• **OBJECTIFS**
- a) Répondez aux questions suivantes sur le texte satirique consacré à la littérature sentimentale :
(i) Sur quelle station de radio l'auteur évoqué a-t-il été entendu ?
(ii) De quelle année est daté le premier tableau « historique » de la liste ?
(iii) À qui le vélo de la liste a-t-il été volé ?
- b) Résumez en deux phrases le texte satirique consacré à la littérature sentimentale.
- c) Reprenez le texte satirique consacré à la littérature sentimentale là où il s'arrête et poursuivez-le sur quelques phrases, dans le même ton.

Il n'y a pas que le bon dieu bien sûr, il peut aussi faire le pitre, le scribe nécessiteux (cf "pour faire épanouir la rate du vulgaire") ou faire la pute (cf "étaler tes appas") (2), et, quoi qu'il en soit, il doit faire bonne figure. Remarquez que le pleurnichisme a aussi ses clients. Dans notre début de XXIème siècle, où l'on publie à tour de bras des tas de livres qui ne se vendent pas, il y en a pour tous les mauvais goûts. Ce qui a l'air de marcher, c'est la sentimentalerie déguisée en aiguisée chronique contemporaine, les tourments du couple, cause qu'il y a toujours des gogos pour confondre littérature et psycho-mag. Il y a quelques jours encore, j'ai entendu un pauvre diable d'auteur étaler sur France Culture d'anémiques évidences sur les femmes qui nous quittent, ou que l'on quitte (je sais plus trop), que c'en est à se demander si les femmes et les hommes sont vraiment faits pour vivre ensemble, et qu'appelle-t-on vivre ensemble, et ne vaudrait-il pas mieux partager son existence avec :
- un pingouin,
- un tamanoir,
- une banque suisse,
- la discographie complète de Luc Ferry, accompagnée par les petits chanteurs à la croix de, et subventionnée par l'Association des Porteurs de Dentier Anonymes,
- une banque luxembourgeoise, ou monégasque (je ne suis pas difficile),
- la discographie complète de Jean-Luc Mélenchon, illustration sonore des Béruriers Noirs, et épingle à nourrice collector (dans sa version "tirage limité"),
- un paquet de promesses électorales (avec ruban rose, ou bleu, pour faire rêver selon les opinions),
- un tableau historique, car daté de 1994, dans le style "réalisme soviétique" représentant un Inpecteur d'Académie vantant les mérites du Travail en Séquences devant une assemblée jeune et dynamique d'Adhérents à la MGEN,
- un autre tableau, tout aussi historique (car daté de 2008) et de la même croûte, représentant un Inspecteur d'Académie dénonçant publiquement (c'est-à-dire devant une assemblée jeune et dynamique d'adhérents à la MGEN) les dérives technicistes du travail en séquences, dérives dues à une bande de rédacteurs de manuels auxquels l'Inspecteur a eu tort de faire confiance (Ah les social-traîtres !),
- un faux vrai mensonge de Bernard Tapie,
- un vrai faux mensonge de Cahuzac,
- les "Oeuvres complètes" de Philippe Mérieu préfacées par Placid et Muzo,
- un abonnement à Ploutocrate Magazine,
- un étang sans eau avec son canard auquel manque l'oiseau,
- un redis-meuh-le-que-tu-m'aimeuh (avec ses cornes),
- les Collected Papers de Dominique Strauss-Kahn (Conférences, articles, notes de blanchisserie) préfacés par Ulla Turlute,
- un manuscrit du même Dominique Strauss-Kahn intitulé "Comment que j'm'a planté !" (authenticité non confirmée cependant),
- un échantillon de discernement communiste (fourni avec loupe, et même, dans certains cas, télescope),
- une hache avec toutes ses mains tendues tranchées,
- un plat qui se mange froid,
- un disque d'Elvis, un disque de Félix, un autre de Robert,
- les 60 ans de dessins de Siné (avec tout son talent),
- un élu local (avec ses menottes),
- un industriel local (avec ses pots-de-vin),
- une tranche de droit naturel,
- une paire de mains lavées (avec son Ponce Pilate),
- un vélo volé à Pérec,
- une langue verte quand on voit rouge,
- un scrongue (3) et tu aurais quand même pu faire la vaisselle pendant que j'étais au (là vous pouvez mettre n'importe quel cours de technique de bien-être asiatico-gymnaste, à moins que vous préfériez une réunion de militants indignés, ou la convivialité d'un club de n'importe quoi), bon, bref, un pauvre diable d'auteur donc, évoquant sur un ton sérieux les avanies du couple moderne, que j'en eus envie d'éventrer la radio, d'en extraire le petit bonhomme et de lui souffler dans les bronches - "Bouffe-donc un boeuf, bougre d'âne, et dévore un champ de patates, et engloutis quelques barriques de bières, puis va voir les filles, et après tu verras si ça t'intéressera encore les états d'âme de Totor et Titine !". C'est ce que j'avais envie de lui dire, moi, à l'écrivain. Ceci pour dire que le narrateur de La Muse vénale, il le voit pas très beau, le public, bigot, grossier, rate qui s'dilate, pas belles sonorités (cf l'assonance "guère" / "faire / vulgaire"). Pouah.

• **EXTRAIT DE DONNÉES**
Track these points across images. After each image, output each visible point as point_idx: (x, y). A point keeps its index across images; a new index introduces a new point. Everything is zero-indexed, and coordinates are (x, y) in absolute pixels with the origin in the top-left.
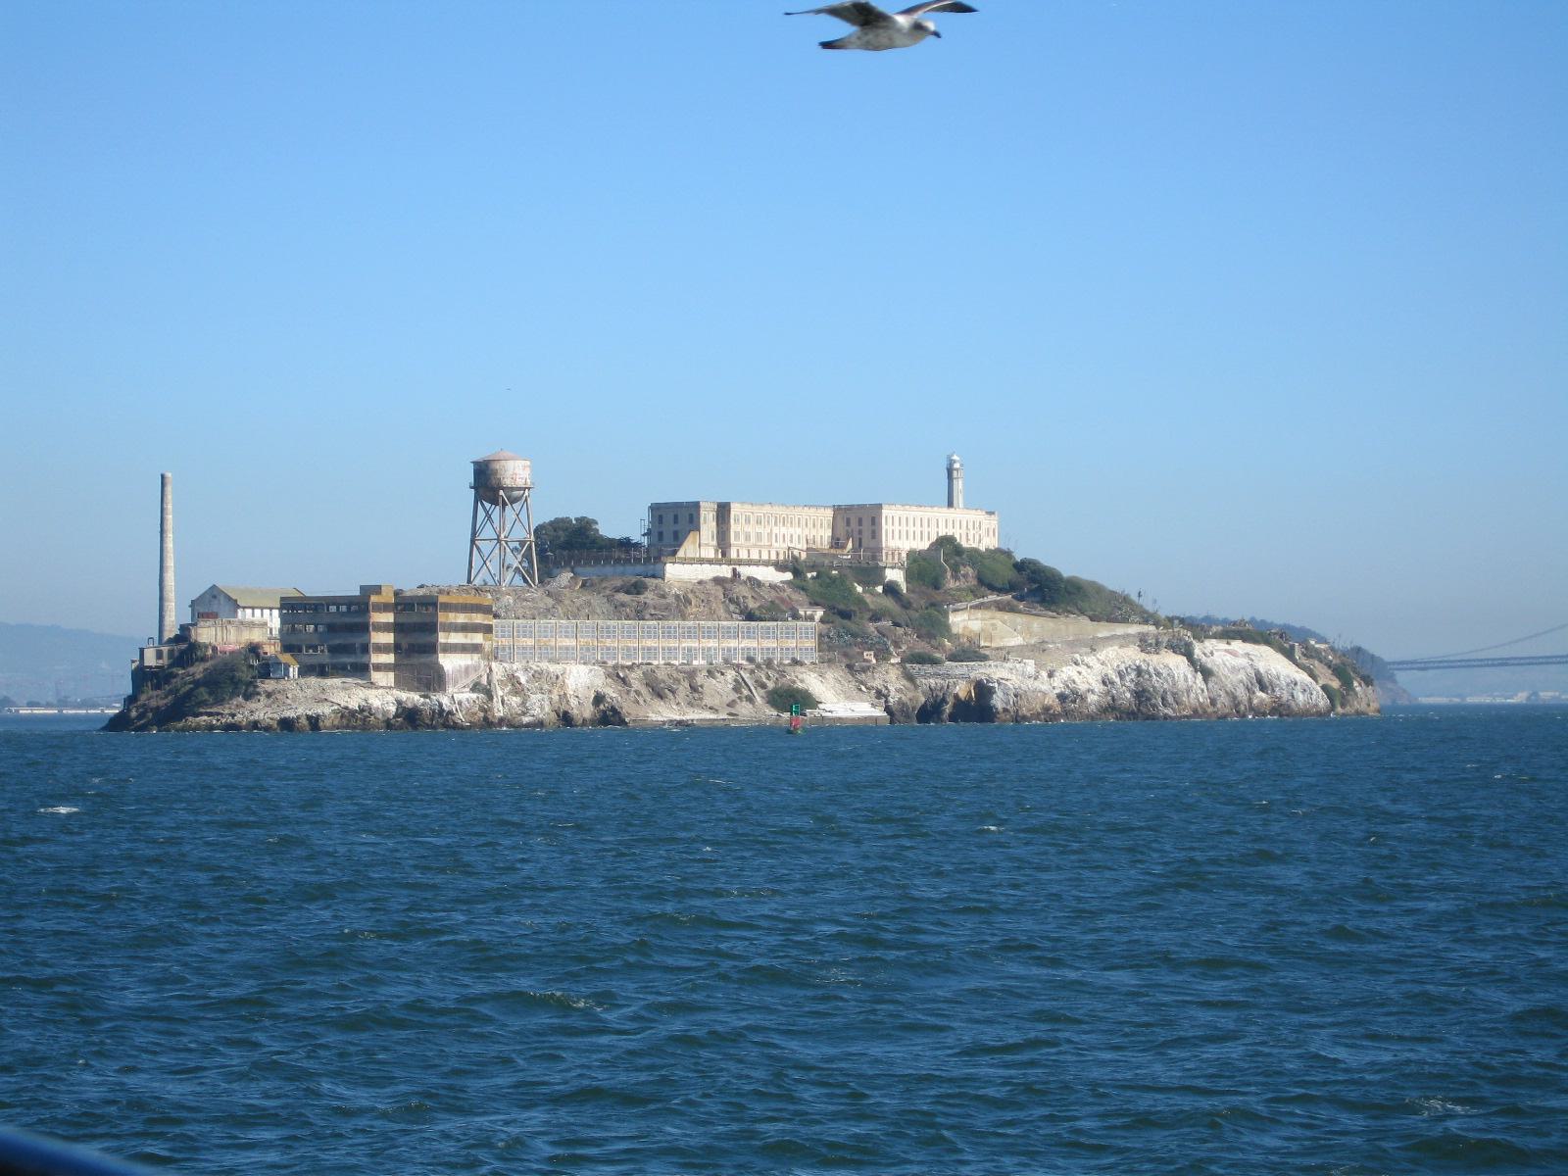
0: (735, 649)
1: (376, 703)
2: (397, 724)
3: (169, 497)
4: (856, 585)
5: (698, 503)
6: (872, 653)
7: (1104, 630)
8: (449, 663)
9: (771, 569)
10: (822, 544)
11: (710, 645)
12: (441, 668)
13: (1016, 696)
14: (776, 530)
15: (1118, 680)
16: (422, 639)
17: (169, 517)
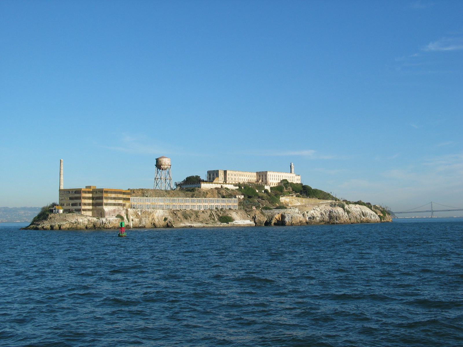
0: (213, 206)
1: (81, 221)
2: (90, 227)
3: (62, 166)
4: (256, 190)
5: (218, 170)
6: (255, 207)
7: (321, 201)
8: (106, 209)
9: (232, 186)
10: (253, 181)
11: (206, 205)
12: (104, 210)
13: (291, 218)
14: (240, 177)
15: (325, 214)
16: (99, 201)
17: (62, 171)
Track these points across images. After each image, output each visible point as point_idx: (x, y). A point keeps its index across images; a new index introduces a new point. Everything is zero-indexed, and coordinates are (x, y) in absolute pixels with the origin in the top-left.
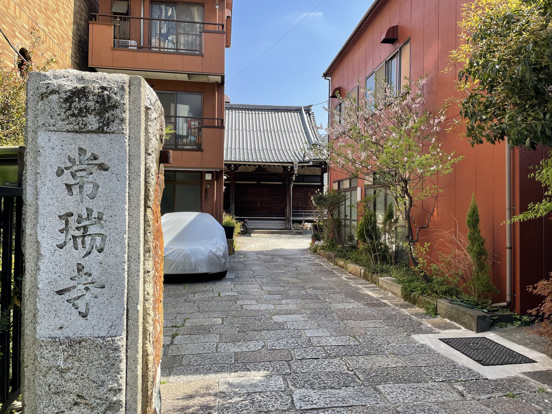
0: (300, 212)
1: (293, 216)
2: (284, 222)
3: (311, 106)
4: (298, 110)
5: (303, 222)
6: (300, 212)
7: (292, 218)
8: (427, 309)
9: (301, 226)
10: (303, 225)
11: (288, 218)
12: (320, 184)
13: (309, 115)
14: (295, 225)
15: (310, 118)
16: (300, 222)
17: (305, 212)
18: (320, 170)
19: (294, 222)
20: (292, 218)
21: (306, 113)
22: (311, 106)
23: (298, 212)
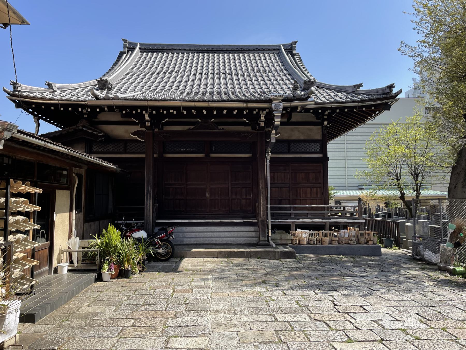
0: (285, 209)
1: (274, 216)
2: (256, 228)
3: (295, 43)
4: (275, 50)
5: (293, 228)
6: (285, 209)
7: (270, 221)
8: (294, 83)
9: (290, 237)
10: (294, 235)
11: (263, 221)
12: (320, 156)
13: (293, 55)
14: (278, 235)
15: (294, 59)
16: (287, 228)
17: (295, 209)
18: (320, 131)
19: (275, 227)
20: (270, 221)
21: (287, 54)
22: (295, 43)
23: (280, 209)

• **RÉPONSES PAR CONSIGNE**
- a)
(i) Sur France Culture.
(ii) De 1994.
(iii) À Pérec.

- b) Le texte raille une époque où l'on publie quantité de livres qui ne se vendent pas et où semble réussir la sentimentalerie déguisée en chronique contemporaine des tourments du couple. Il rapporte l'envie d'éventrer la radio éprouvée en entendant sur France Culture un auteur débiter d'anémiques évidences sur les femmes et la vie à deux, puis conclut que le narrateur de La Muse vénale voit le public comme bigot et grossier.

- c)
Notes :
(1) Consultez l'excellent blog d'Orlando de Rudder, vous serez édifié !
(2) : Lecteur lycéen, toi qui me lis, au moment de la rédaction de ta copie, je te conseille de préférer au vulgaire "faire la pute" le plus élégant "mimer la péripatéticienne". Sinon, il te reste le banal "faire le trottoir". Je ne te conseille pas non plus "pratiquer l'art de l'arpente des boulevards en bas nylon", beaucoup trop littéraire - même si la tournure te ferait gagner une ligne - que ton professeur, il en écrira dans la marge, cf "Houzeau, Oeuvres complètes". Ou alors, tu me cites. J'en serais flatté.
(3) : Cependant, attention, vivre avec un scrongue suppose l'acquisition d'un gong, et la maîtrise de la langue gorgongne. Là-dessus, vous pouvez vous pencher sur certains écrits de Patrice Houzeau, qui est un auteur crypto-chose, évidemment, que sous la peau de ses écrits s'agite le ténébreux monde de la Gorgongne, qu'il ne peut expliciter sous peine de voir les yeux de ses lecteurs s'enfuir de leurs orbites en courant sur les cils de leurs mille-pattes. (4)
(4) - Monsieur Houzeau, où donc allez-vous chercher tout ça ?
- Dans le puits de mon génie où que j'suis tombé en regardant si la lune avait des nichons.